Work instruction → Transcribe the listing exactly, skipping every picture.

Provided data →
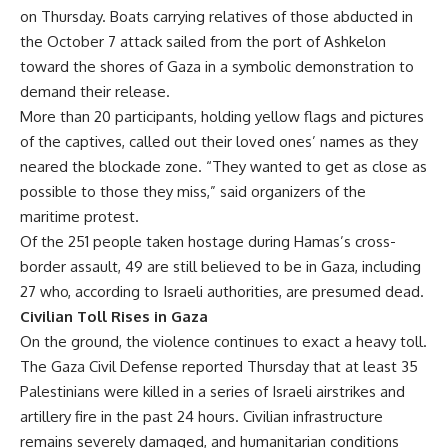
on Thursday. Boats carrying relatives of those abducted in
the October 7 attack sailed from the port of Ashkelon
toward the shores of Gaza in a symbolic demonstration to
demand their release.
More than 20 participants, holding yellow flags and pictures
of the captives, called out their loved ones’ names as they
neared the blockade zone. “They wanted to get as close as
possible to those they miss,” said organizers of the
maritime protest.
Of the 251 people taken hostage during Hamas’s cross-
border assault, 49 are still believed to be in Gaza, including
27 who, according to Israeli authorities, are presumed dead.
Civilian Toll Rises in Gaza
On the ground, the violence continues to exact a heavy toll.
The Gaza Civil Defense reported Thursday that at least 35
Palestinians were killed in a series of Israeli airstrikes and
artillery fire in the past 24 hours. Civilian infrastructure
remains severely damaged, and humanitarian conditions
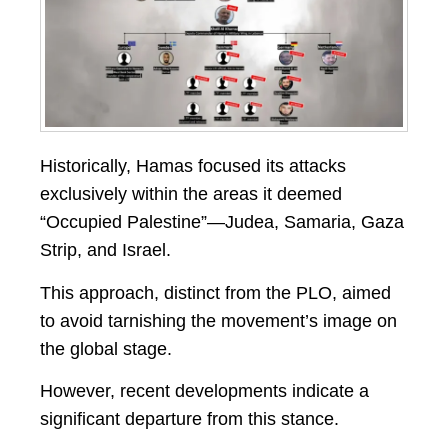
Historically, Hamas focused its attacks
exclusively within the areas it deemed
“Occupied Palestine”—Judea, Samaria, Gaza
Strip, and Israel.
This approach, distinct from the PLO, aimed
to avoid tarnishing the movement’s image on
the global stage.
However, recent developments indicate a
significant departure from this stance.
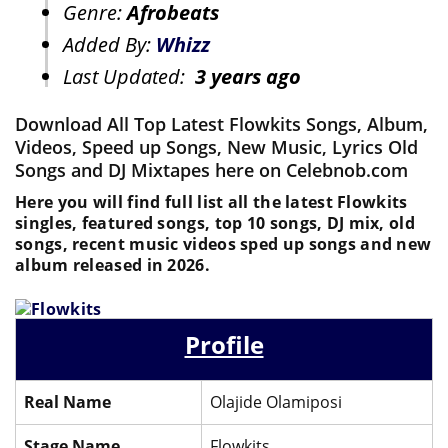
Genre:
Afrobeats
Added By:
Whizz
Last Updated:
3 years ago
Download All Top Latest Flowkits Songs, Album,
Videos, Speed up Songs, New Music, Lyrics Old
Songs and DJ Mixtapes here on Celebnob.com
Here you will find full list all the latest Flowkits
singles, featured songs, top 10 songs, DJ mix, old
songs, recent music videos sped up songs and new
album released in 2026.
Profile
Real Name
Olajide Olamiposi
Stage Name
Flowkits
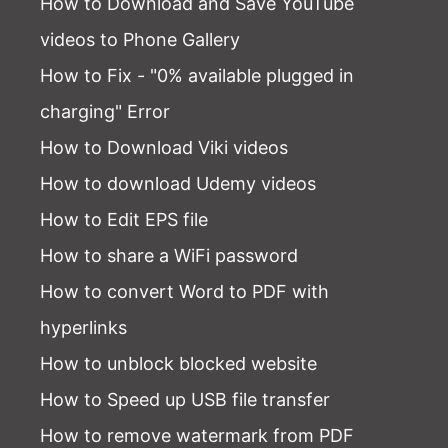
How to Download and Save YouTube
videos to Phone Gallery
How to Fix - "0% available plugged in
charging" Error
How to Download Viki videos
How to download Udemy videos
How to Edit EPS file
How to share a WiFi password
How to convert Word to PDF with
hyperlinks
How to unblock blocked website
How to Speed up USB file transfer
How to remove watermark from PDF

Response →
on Thursday. Boats carrying relatives of those abducted in
the October 7 attack sailed from the port of Ashkelon
toward the shores of Gaza in a symbolic demonstration to
demand their release.
More than 20 participants, holding yellow flags and pictures
of the captives, called out their loved ones’ names as they
neared the blockade zone. “They wanted to get as close as
possible to those they miss,” said organizers of the
maritime protest.
Of the 251 people taken hostage during Hamas’s cross-
border assault, 49 are still believed to be in Gaza, including
27 who, according to Israeli authorities, are presumed dead.
Civilian Toll Rises in Gaza
On the ground, the violence continues to exact a heavy toll.
The Gaza Civil Defense reported Thursday that at least 35
Palestinians were killed in a series of Israeli airstrikes and
artillery fire in the past 24 hours. Civilian infrastructure
remains severely damaged, and humanitarian conditions
Historically, Hamas focused its attacks
exclusively within the areas it deemed
“Occupied Palestine”—Judea, Samaria, Gaza
Strip, and Israel.
This approach, distinct from the PLO, aimed
to avoid tarnishing the movement’s image on
the global stage.
However, recent developments indicate a
significant departure from this stance.
Genre:
Afrobeats
Added By:
Whizz
Last Updated:
3 years ago
Download All Top Latest Flowkits Songs, Album,
Videos, Speed up Songs, New Music, Lyrics Old
Songs and DJ Mixtapes here on Celebnob.com
Here you will find full list all the latest Flowkits
singles, featured songs, top 10 songs, DJ mix, old
songs, recent music videos sped up songs and new
album released in 2026.
Profile
Real Name
Olajide Olamiposi
Stage Name
Flowkits
How to Download and Save YouTube
videos to Phone Gallery
How to Fix - "0% available plugged in
charging" Error
How to Download Viki videos
How to download Udemy videos
How to Edit EPS file
How to share a WiFi password
How to convert Word to PDF with
hyperlinks
How to unblock blocked website
How to Speed up USB file transfer
How to remove watermark from PDF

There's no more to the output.